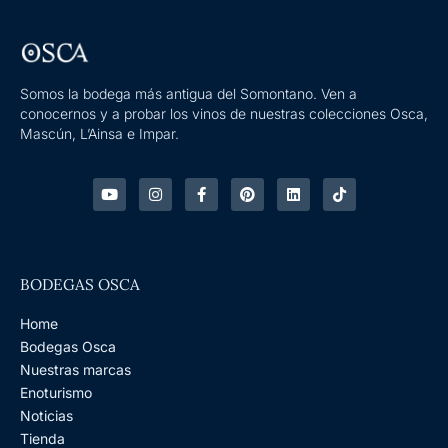
Somos la bodega más antigua del Somontano. Ven a
conocernos y a probar los vinos de nuestras colecciones Osca,
Mascún, L’Ainsa e Impar.
Y
I
F
P
L
T
o
n
a
i
i
i
u
s
c
n
n
k
t
t
e
t
k
t
u
a
b
e
e
o
b
g
o
r
d
k
e
r
o
e
i
BODEGAS OSCA
a
k
s
n
m
-
t
f
Home
Bodegas Osca
Nuestras marcas
Enoturismo
Noticias
Tienda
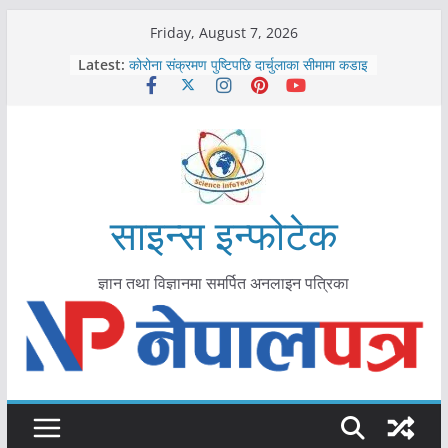
Skip
Friday, August 7, 2026
काभ्रेपलाञ्चोकमा आयुर्वेद स्वास्थ्योपचारतर्फ
to
Latest:
आकर्षण बढ्दै
content
कोरोना संक्रमण पुष्टिपछि दार्चुलाका सीमामा कडाइ
विराटनगर महानगरद्वारा पूर्ण खोप सुनिश्चित घोषणा
तयारी
मकवानपुरमा खोरेत रोग विरुद्धको खोप लगाउन
सुरु
आयुर्वेद चिकित्सा प्रणालीको भूमिका महत्वपूर्ण छ :
मुख्यमन्त्री शाह
साइन्स इन्फोटेक
ज्ञान तथा विज्ञानमा समर्पित अनलाइन पत्रिका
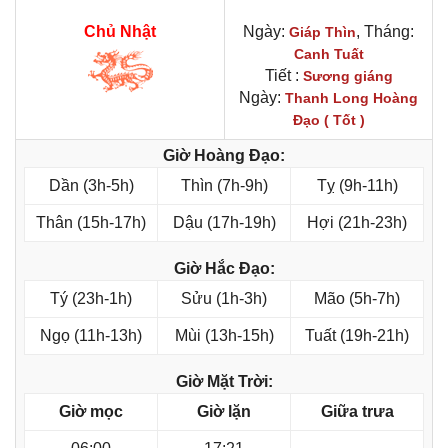
Chủ Nhật
Ngày:
, Tháng:
Giáp Thìn
Canh Tuất
Tiết :
Sương giáng
Ngày:
Thanh Long Hoàng
Đạo ( Tốt )
Giờ Hoàng Đạo:
Dần (3h-5h)
Thìn (7h-9h)
Tỵ (9h-11h)
Thân (15h-17h)
Dậu (17h-19h)
Hợi (21h-23h)
Giờ Hắc Đạo:
Tý (23h-1h)
Sửu (1h-3h)
Mão (5h-7h)
Ngọ (11h-13h)
Mùi (13h-15h)
Tuất (19h-21h)
Giờ Mặt Trời:
Giờ mọc
Giờ lặn
Giữa trưa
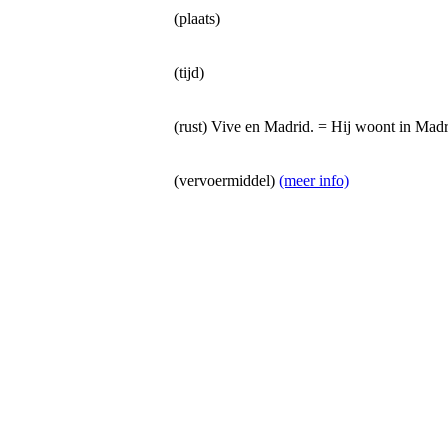
(plaats)
(tijd)
(rust) Vive en Madrid. = Hij woont in Madr
(vervoermiddel)
(meer info)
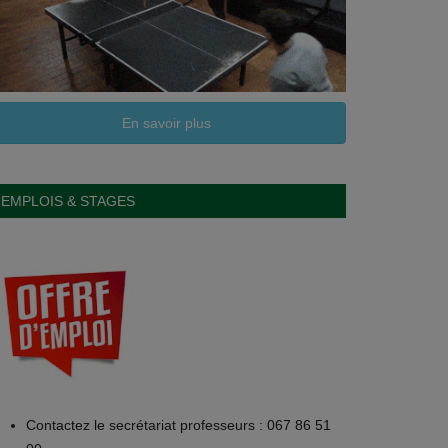
En savoir plus
EMPLOIS & STAGES
Contactez le secrétariat professeurs : 067 86 51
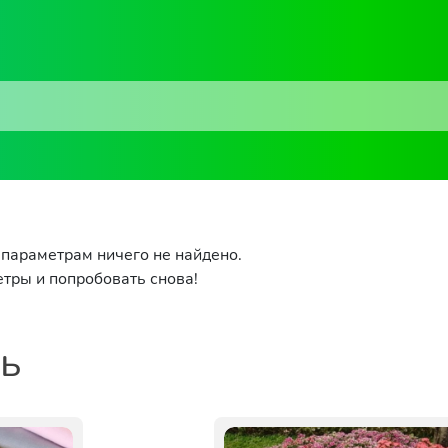
параметрам ничего не найдено.
тры и попробовать снова!
ть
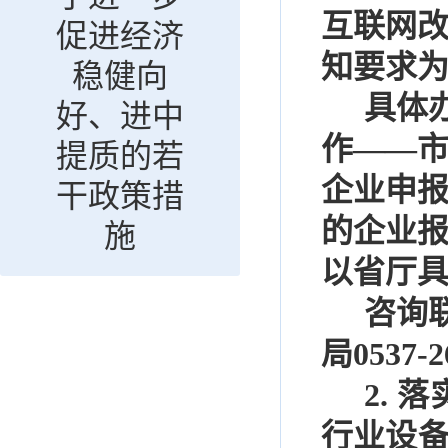
互联网
促进经济
知要求
稳健向
具体
好、进中
作
——
提质的若
企业申
干政策措
的企业
施
以省厅
咨询
局
0537-2
2.
落
行业设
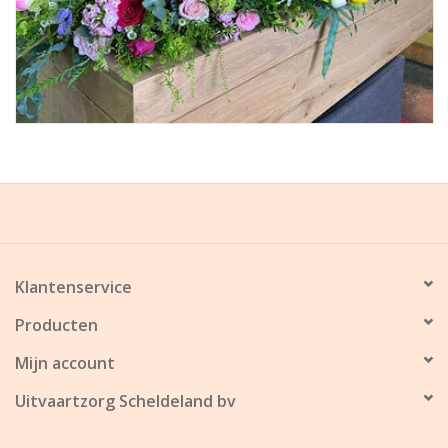
Klantenservice
Producten
Mijn account
Uitvaartzorg Scheldeland bv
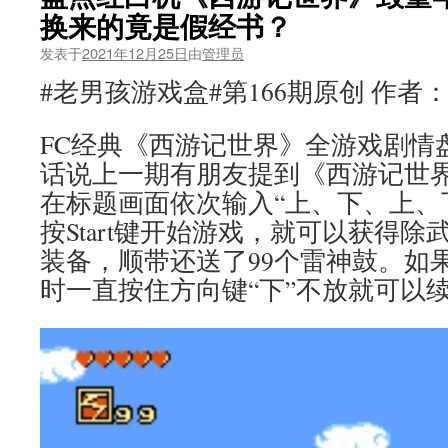
换来的竟是假经书？
发表于
2021年12月25日
由
管理员
#老男孩游戏盒#第166期原创 作者
FC经典《西游记世界》全游戏剧情
话说上一期有朋友提到《西游记世
在标题画面依次输入“上、下、上、
按Start键开始游戏，就可以获得
装备，顺带还送了99个雷神鼓。如
时一直按住方向键“下”不放就可以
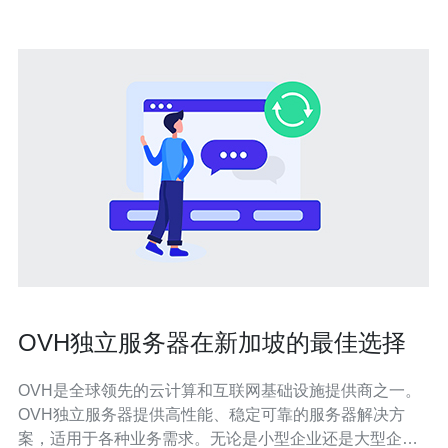
OVH独立服务器在新加坡的最佳选择
OVH是全球领先的云计算和互联网基础设施提供商之一。
OVH独立服务器提供高性能、稳定可靠的服务器解决方
案，适用于各种业务需求。无论是小型企业还是大型企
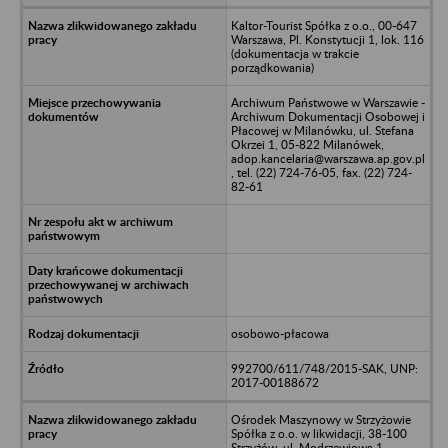
Kaltor-Tourist Spółka z o.o., 00-647
Warszawa, Pl. Konstytucji 1, lok. 116
(dokumentacja w trakcie
porządkowania)
Archiwum Państwowe w Warszawie -
Archiwum Dokumentacji Osobowej i
Płacowej w Milanówku, ul. Stefana
Okrzei 1, 05-822 Milanówek,
adop.kancelaria@warszawa.ap.gov.pl
, tel. (22) 724-76-05, fax. (22) 724-
82-61
osobowo-płacowa
992700/611/748/2015-SAK, UNP:
2017-00188672
Ośrodek Maszynowy w Strzyżowie
Spółka z o.o. w likwidacji, 38-100
Strzyżów, ul. Modrzewiowa 1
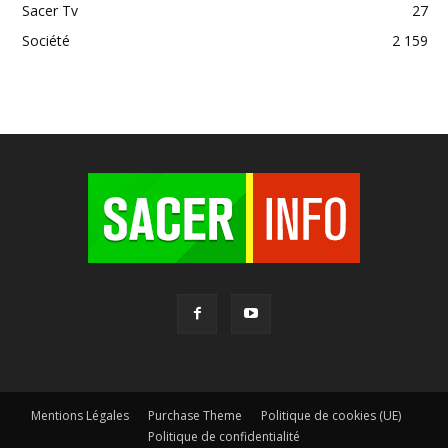
Sacer Tv
27
Société
2 159
Mentions Légales
Purchase Theme
Politique de cookies (UE)
Politique de confidentialité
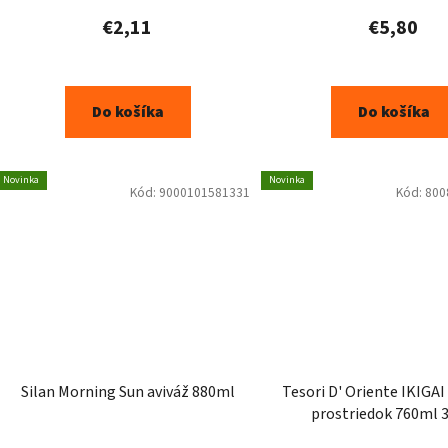
€2,11
€5,80
Do košíka
Do košíka
Novinka
Novinka
Kód:
9000101581331
Kód:
800
Silan Morning Sun aviváž 880ml
Tesori D' Oriente IKIGAI
prostriedok 760ml 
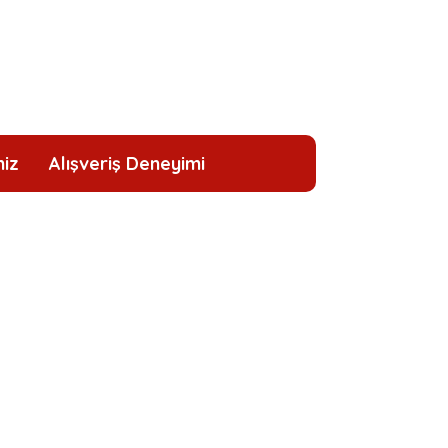
niz
Alışveriş Deneyimi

WHAT THE TASK REQUIRES: With pictures omitted, repeat the entries above word for word from the line holding "Tỵ (9h-11h)" down to the line holding "EMPLOIS & STAGES", keeping both of those lines.

REPLY TO THE EXERCISE:
Tỵ (9h-11h)
Thân (15h-17h)
Dậu (17h-19h)
Hợi (21h-23h)
Giờ Hắc Đạo:
Tý (23h-1h)
Sửu (1h-3h)
Mão (5h-7h)
Ngọ (11h-13h)
Mùi (13h-15h)
Tuất (19h-21h)
Giờ Mặt Trời:
Giờ mọc
Giờ lặn
Giữa trưa
(plaats)
(tijd)
(rust) Vive en Madrid. = Hij woont in Madr
(vervoermiddel)
(meer info)
En savoir plus
EMPLOIS & STAGES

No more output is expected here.